FDA Takes Aim At Fake Cancer Cures
One product’s description claims it can “dissolve cancers and tumors"
The Food and Drug Administration is calling out more than a dozen supplement and herbal product makers for misleading their customers and marketing fake cancer cures.
On Tuesday, the agency announced it had sent warning letters to 14 companies, accusing them of illegally selling more than 65 products claimed to “prevent, diagnose, treat, mitigate or cure cancer.” These include creams, pills, teas, and even devices claimed to find tumors via infrared radiation, advertised to both people and pets. In addition, the FDA also singled out four companies that sell iffy treatments via less strongly worded online advisory letters.
The warning letters advise the companies to immediately correct or remove any fraudulent claims within fifteen days.
The products, sporting names like Vitalica, Circulatory Detox & Support Syrup, and the blunt Skin Cancer Treatment, are easily found and purchasable through their respective company’s website or social media feed.
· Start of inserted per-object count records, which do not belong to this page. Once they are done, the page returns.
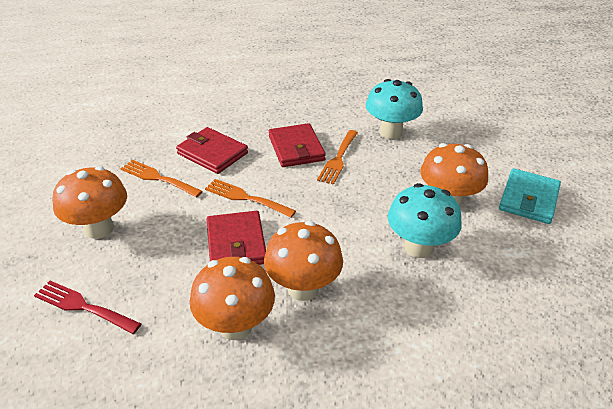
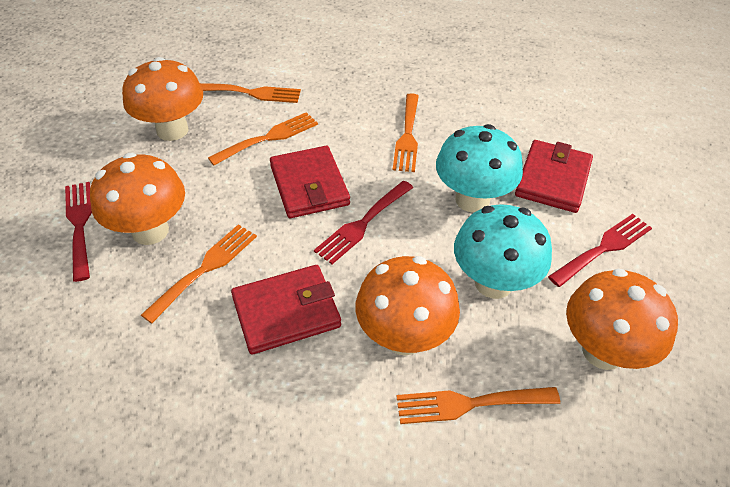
orange fork: 3 -> 5
red fork: 1 -> 3
turquoise wallet: 1 -> 0

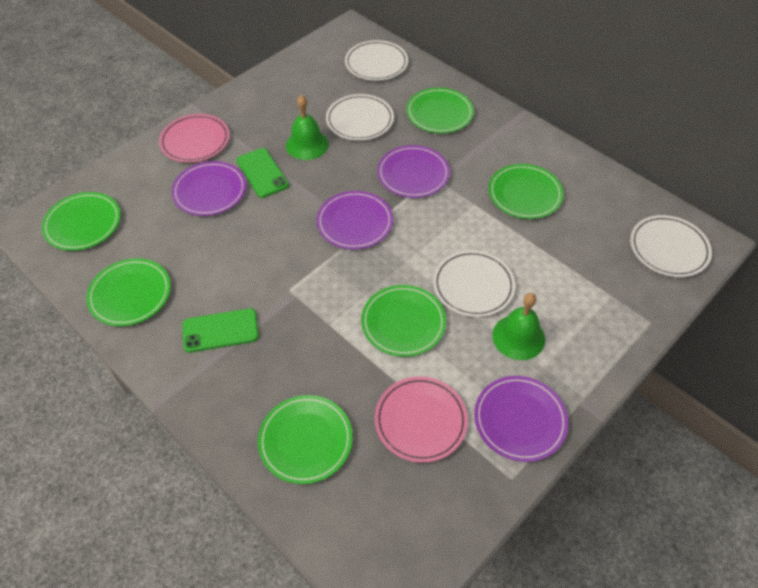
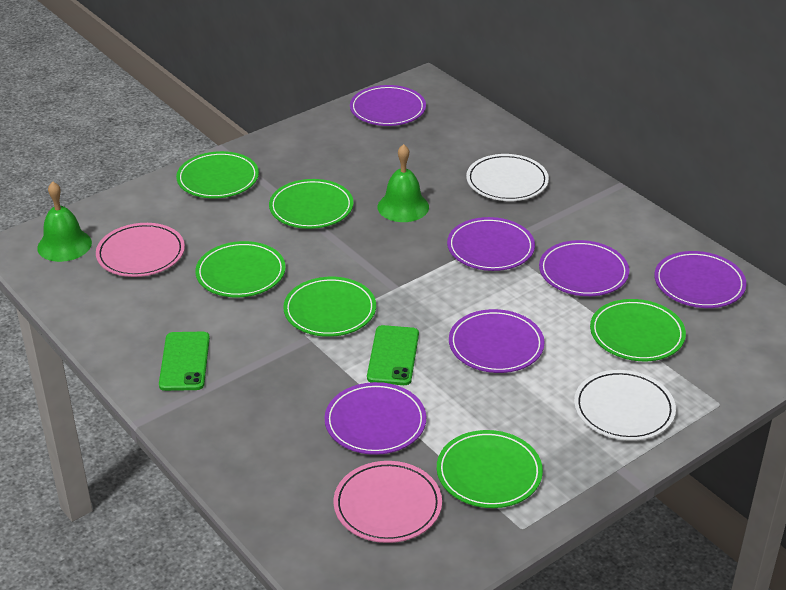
purple plate: 4 -> 6
white plate: 4 -> 2

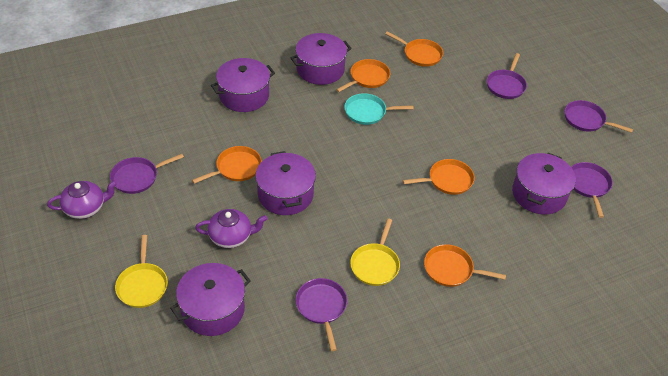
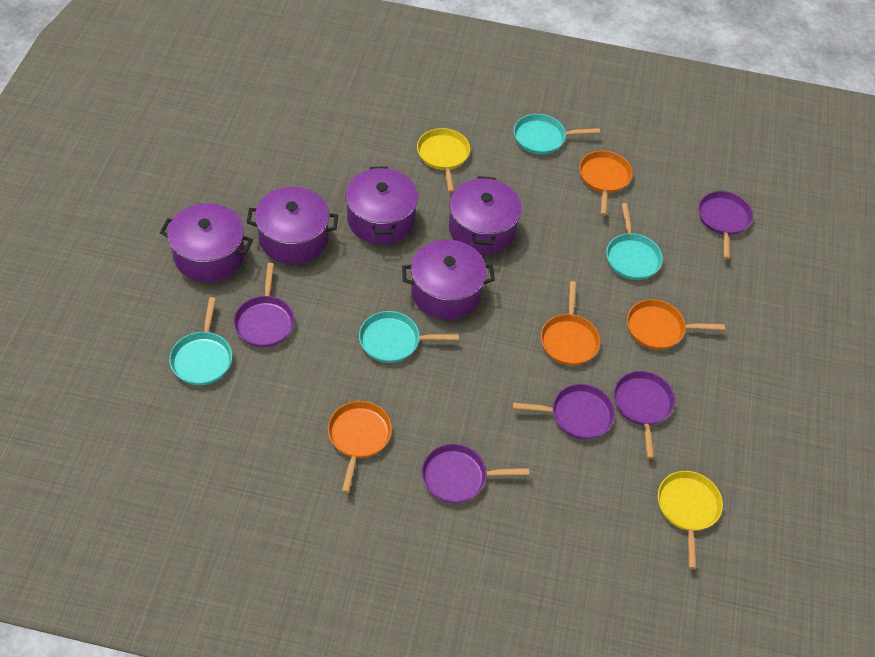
orange pan: 5 -> 4
purple teapot: 2 -> 0
turquoise pan: 1 -> 4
And aside from claiming to fight cancer, some of the products are advertised to treat brain injuries, malaria, and depression.
One product’s description, the herbal remedy inkberry sold by Everything, claims it can “dissolve cancers and tumors.” Another, the Genital Wart Remover & Relief sold by Hawk Dok Natural Salve, LLC, says it kills “the roots and pulls the virus out.” And another company, the The Vitamin C Foundation, says its vitamin products can kill drug-resistant tuberculosis and even the Ebola virus.
“Consumers should not use these or similar unproven products because they may be unsafe and could prevent a person from seeking an appropriate and potentially life-saving cancer diagnosis or treatment,” said Douglas W. Stearn, director of the Office of Enforcement and Import Operations in the FDA’s Office of Regulatory Affairs, in a statement. “We encourage people to remain vigilant whether online or in a store, and avoid purchasing products marketed to treat cancer without any proof they will work.”
Outrageous as some of these claims may be, many doctors and public health experts believe that agencies like the FDA are ill-equipped to effectively regulate supplements and herbal products, thank to sparse resources and lax guidelines established by the Dietary Supplement Health and Education Act in 1994 over what qualifies as flagrant fraud and deception.
So even if all of these products are taken off the shelf, and the occasional fake cancer cure peddler is sent to jail, it seems likely there are still hundreds more just like them out there, waiting to be bought by the eternally hopeful.